Para sempre

       

        Sempre. Mesmo quando as estrelas deixarem de brilhar.

        É grandioso. Tenho uma estrela escolhida para ti, com o teu nome, com o meu nome. É retirada de uma bandeira que guardo na parede do meu recanto. Eu nunca gostei de estrelas, nunca gostei da simetria. Mas esta és tu e os seus adornos foram para ti.
        Estou num parapeito e ouço as palavras que nunca pensei ouvir, não nesta altura, não agora que o amor parecia ter deixado de existir, não agora que a rua estava deserta, não agora que eu era vazio. Mas as palavras.

        Sempre. Mesmo quando as estrelas deixarem de brilhar.

        Apeteces-me. Gosto de ti. Neste parapeito gosto de ti com uma imensidão que me ultrapassa. O meu ouvido trabalhador ouve as palavras e o teu timbre está por detrás de toda esta minha saudade. Doem-me os braços neste parapeito, mas é de noite e estou tão perto de ti, estás à distância de dois prédios, estás aqui mesmo ao meu lado. Quase que te sinto a abraçar-me. Quase que me sinto a abraçar-te. É largo o nosso abraço. Remete-nos para uma eternidade que não queremos terminar. Cresce sempre mais um pouco, como se nós conseguíssemos ser sempre muito mais do que somos.
        As gargalhadas são efémeras, mas não ao pé de ti, ao teu lado os meus sonhos são a vida inteira, são pétalas de uma flor que não foi inventada, são crianças que ainda não aprenderam, são uma pulseira azul numa pele morena, são violinos que choram sem cordas. Ao pé de ti, as possibilidades são encontros que se dão. Cigarros que se fumam na pressa de existirmos. Conversas que fluem por terras de gastronomia. És um encanto que se vê. Apeteces-me.
        E aquelas letras todas a entrarem para dentro de mim.

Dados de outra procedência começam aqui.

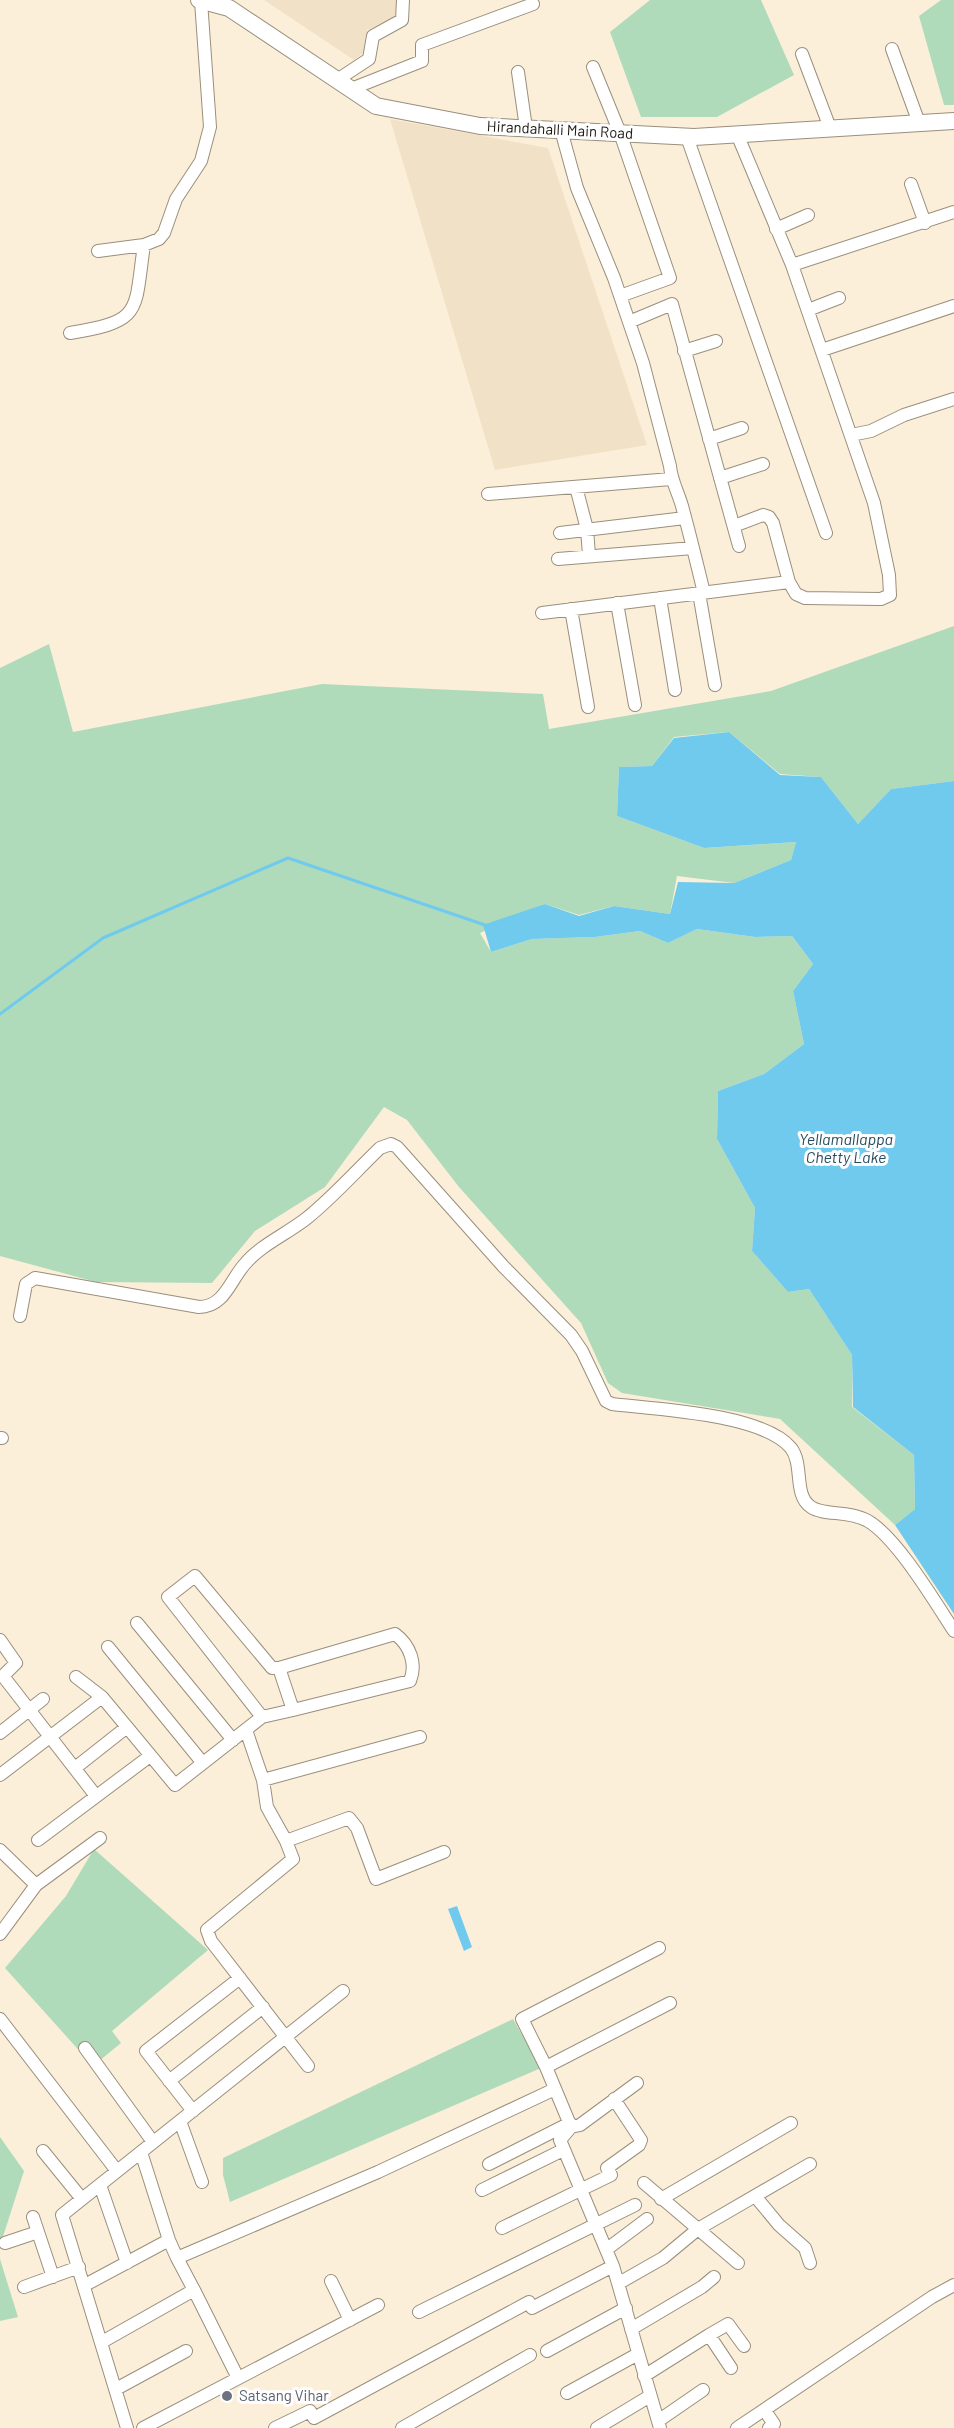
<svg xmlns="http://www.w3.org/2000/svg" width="954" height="2428" font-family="Barlow,sans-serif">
  <rect width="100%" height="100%" fill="#fbefda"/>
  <path fill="#f1e1c6" d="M264 0H398L395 17 367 30 363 53 354 60Z
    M390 119 548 148 647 445 495 470Z"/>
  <path fill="#afdbba" d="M650 0H761L794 75 717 117H641L610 32Z
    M941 0H954V105H944L919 16Z
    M954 626V781L891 789 858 824 821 777 780 774 729 732 674 737 652 766 619 767 617 816 704 848 796 842 791 860 734 883 677 876 670 914 614 906 579 915 545 904 480 933 491 952 532 939 595 937 640 931 668 943 697 929 755 937 792 936 813 964 793 991 804 1044 764 1074 718 1091 717 1139 755 1208 752 1251 788 1292 809 1289 852 1355V1407L914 1455 915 1509 895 1525 780 1419 622 1393 608 1383 581 1323 459 1187 407 1120 384 1107 325 1187 255 1231 212 1283 96 1282 0 1256V668L49 644 73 732 322 684 543 694 549 729 771 691Z
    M94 1849 208 1950 112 2031 121 2043 93 2066 5 1968 66 1896Z
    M513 2019 541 2068 230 2202 223 2175V2158Z
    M0 2137 24 2171 0 2246Z
    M0 2259 18 2317 0 2321Z"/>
  <path fill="#70caee" d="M729 732 780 775 821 777 858 824 891 789 954 781V1614L895 1525 915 1509 914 1455 853 1407 852 1355 809 1289 788 1292 752 1251 755 1208 717 1139 718 1091 764 1074 804 1044 793 991 813 964 792 936 755 937 697 929 668 943 640 931 595 937 532 939 491 952 483 925 545 904 579 916 614 906 670 914 678 882 734 883 791 860 796 842 704 848 617 816 619 767 652 766 674 738Z
    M457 1906 472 1947 464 1951 448 1909Z"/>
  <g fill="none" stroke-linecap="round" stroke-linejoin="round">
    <path stroke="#70caee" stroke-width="3" d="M0 1014 103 938 288 858 485 925"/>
    <g stroke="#9a8f7c" stroke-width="14">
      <path id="minor" d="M892 49 919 123
        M802 54 830 128
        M593 67 620 133 670 278 620 296
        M518 72 526 128
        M337 80 369 59 373 36 402 20 403 0
        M351 89 422 61V45L533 4
        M561 130 577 188 614 278 643 363 670 466C671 480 678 492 682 506 690 535 697 564 704 593
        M687 137 826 533
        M911 184 925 223
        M776 229 808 215
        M98 251 144 245 159 239 164 233 176 199 201 161 210 127 201 1
        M792 265 954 212
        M808 310 839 298
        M629 322 672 304 739 546
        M70 333C144 321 134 312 144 245
        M822 350 954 306
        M684 351 716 341
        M851 435 871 431 904 415 954 399
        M709 439 742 428
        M720 478 763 464
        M576 487 587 529 589 555
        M488 494 671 479
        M734 526 763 515 769 517 773 523 789 582 796 594 805 598 881 599 890 595 889 575 874 503 792 265 737 134
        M560 533 685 518
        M558 559 693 548
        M699 593 715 685
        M660 598 675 690
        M617 603 635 705
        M571 609 588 707
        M542 613 789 582
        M20 1316 26 1284 35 1278 199 1307C224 1307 230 1281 244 1265 260 1245 287 1234 307 1218 333 1197 356 1171 380 1148L391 1144 397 1147 503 1266 571 1335 582 1351 606 1401 612 1404C656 1409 763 1414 791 1448 804 1465 793 1495 811 1507 824 1516 849 1510 868 1521 897 1538 935 1602 954 1631
        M0 1438H2
        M137 1623 233 1740
        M0 1640 16 1663 3 1676 96 1796
        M108 1647 202 1762
        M76 1677 102 1697 127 1727
        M262 1717 168 1597 195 1576 272 1668H279L395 1634C410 1645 417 1664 410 1681L293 1710 279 1668
        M246 1730 263 1780 267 1807 286 1841
        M0 1733 43 1699
        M75 1768 127 1727 175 1785 262 1717 293 1710
        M0 1775 102 1697
        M263 1780 420 1737
        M38 1840 150 1756
        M0 1850 36 1885
        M0 1934 36 1885 100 1838
        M0 2019 117 2171
        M85 2048 153 2142
        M308 2066 211 1941 207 1930 293 1859 286 1841 349 1818 357 1828 376 1879 444 1852
        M546 2067 670 2003
        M169 2081 263 2007
        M637 2083 580 2125 571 2127 560 2140 613 2266 660 2428
        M193 2111 146 2051 240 1978
        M180 2121 202 2182
        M571 2127 546 2067 522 2019 659 1948
        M43 2151 82 2199
        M141 2152 169 2240 177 2258
        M489 2164 570 2123
        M644 2183 738 2263
        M100 2185 127 2263
        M482 2190 563 2150
        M755 2196 779 2225 805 2248 810 2263
        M661 2199 791 2123
        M33 2217 53 2277
        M502 2228 611 2175 607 2168 639 2145 641 2140 614 2099
        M5 2243 38 2232
        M607 2249 647 2219
        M331 2281 350 2320
        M619 2283 663 2258 698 2229 810 2164
        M85 2285 169 2240
        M24 2287 79 2267
        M194 2290 238 2378
        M419 2312 635 2205
        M631 2329 702 2287 714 2277
        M709 2335 728 2324 744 2346
        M102 2342 194 2290 177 2258 378 2172 555 2089
        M547 2351 626 2308
        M644 2376 709 2335 731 2368
        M116 2389 186 2351
        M567 2393 638 2354
        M765 2411 774 2424 769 2428
        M658 2421 703 2390
        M127 2428 62 2215 343 1991
        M143 2428 378 2305
        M275 2428 310 2411 314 2418 529 2302 532 2308 613 2266
        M402 2428 530 2355
        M597 2428 650 2396
        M737 2428 932 2297 954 2285"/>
    </g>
    <g stroke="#9a8f7c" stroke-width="18">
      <path id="major" d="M199 0 229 8 376 106 480 126 694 137 954 121"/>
    </g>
    <use href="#minor" stroke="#fff" stroke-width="12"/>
    <use href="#major" stroke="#fff" stroke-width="16"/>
  </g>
  <circle fill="#6b7280" stroke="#fefefe" stroke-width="2" cx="227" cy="2396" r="6"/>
  <g text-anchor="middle" stroke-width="6" stroke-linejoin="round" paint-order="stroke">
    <g font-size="15" fill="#1d1911" stroke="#fefefe">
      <text transform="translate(560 130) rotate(3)" y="5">Hirandahalli Main Road</text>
    </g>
    <g font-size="15" fill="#5b616d" stroke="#fefefe" text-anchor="start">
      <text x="239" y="2401">Satsang Vihar</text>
    </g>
    <g font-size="16" font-style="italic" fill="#254c5c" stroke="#fefefe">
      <text x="846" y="1145">Yellamallappa<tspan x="846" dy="18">Chetty Lake</tspan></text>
    </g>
  </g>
</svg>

        Sempre. Mesmo quando as estrelas deixarem de brilhar.
       
       Trouxeste de volta a mim toda a candidez que havia perdido. Sou de novo um ser que ousa. E foi preciso tão pouca coisa. As tuas linhas faciais, as tuas unhas azuis, os teus olhos contornados a negro, o teu sorriso de elegância e perfeição, o teu nariz de pequenez, o teu apetite, as tuas calças rasgadas, os teus cotovelos visíveis, os teus dentes de simetrias, o teu furo de orelha singular, o teu gesto de me abraçar, a tua demora no abraço, as tuas palavras, as nossas palavras.

        Sempre. Mesmo quando as estrelas deixarem de brilhar.

        E a palavra sempre tem sempre um sentido temporal que não existe. Quando sempre representa a eternidade, o limite da nossa carga humana. O sempre é todos os dias. E eu quero dar-te as mãos todos os dias. Mas também fico feliz com um abraço, desde que tenha a finitude que bem entendermos.

         Sempre. Mesmo quando as estrelas deixarem de brilhar.

        Quero antes de tudo saber como são os teus olhos, a cor exacta, a certeza de que serão parecidos com alguma flor, um horizonte, uma paisagem.
        Tenho as coisas mais simples para te mostrar. Já te encaminhei para tudo. Falta tu andares. Faltam os teus passos em direcção a mim e a tudo o que me engloba. Quando começares a pisar o mesmo chão que eu, seremos tudo. O que nos fará falta será apenas tudo aquilo que ninguém ousou escrever. Mas até isso eu escreverei, serei o teu poeta, o teu romancista. Descreverei a terra, o ar, o céu, as nuvens, a chuva, o espaço. E até as estrelas que nunca brilharam eu escreverei, dar-lhes-ei vida e todas elas terão o teu nome, o meu nome, o nosso nome.
        Para sempre.
        Sempre. Mesmo quando as estrelas deixarem de brilhar.